NASHVILLE, Tenn. (AP) — Tennessee carried out the execution Thursday of a man condemned for the 1985 rape and murder of a 7-year-old girl, marking the first time the state has applied the death penalty in nearly a decade.
Inmate Billy Ray Irick, 59, received a three-drug injection at a maximum-security prison in Nashville and was pronounced dead at 7:48 p.m., authorities said. He was convicted in 1986 in the death of Paula Dyer, a Knoxville girl he was babysitting.
The blinds between a witness room and the execution chamber were opened at 7:26 p.m. Thursday and Irick could be seen through glass windows. Asked if he had any words before the lethal chemicals began flowing, Irick at first appeared to sigh and say “no.” But then he said, “I just want to say I’m really sorry and that, that’s it.”

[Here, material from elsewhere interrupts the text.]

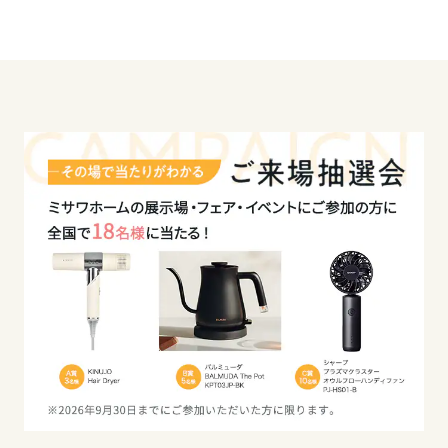
大分県
宮崎県
鹿児島県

Then the execution proceeded. A minute later, his eyes closed. Snoring and heavy breathing were heard. At 7:34 p.m., there was coughing, huffing and deep breaths. An attendant began yelling “Billy” and checked the inmate and grabbed his shoulder, but there didn’t seem to be any reaction. Two minutes later, Irick was not making any noise and he was soon after pronounced dead.

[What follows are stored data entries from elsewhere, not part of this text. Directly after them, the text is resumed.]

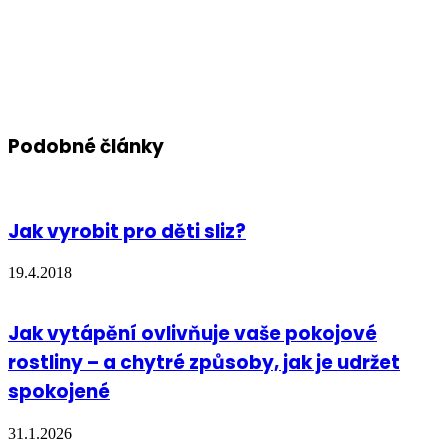
Podobné články
Jak vyrobit pro děti sliz?
19.4.2018
Jak vytápění ovlivňuje vaše pokojové
rostliny – a chytré způsoby, jak je udržet
spokojené
31.1.2026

Hours earlier Thursday, the U.S. Supreme Court cleared the way for the execution, denying Irick’s request for a stay. But Justice Sonia Sotomayor issued a blistering dissent, recounting details from a recent state court trial of a case brought by inmates contesting Tennessee’s execution drugs.
It was the first execution in Tennessee since December 2009, when inmate Cecil Johnson received a lethal injection for the 1980 killings of three people during a Nashville convenience store robbery. Since then, the state has endured legal challenges and difficulties finding execution chemicals such, including its previous drug pentobarbital.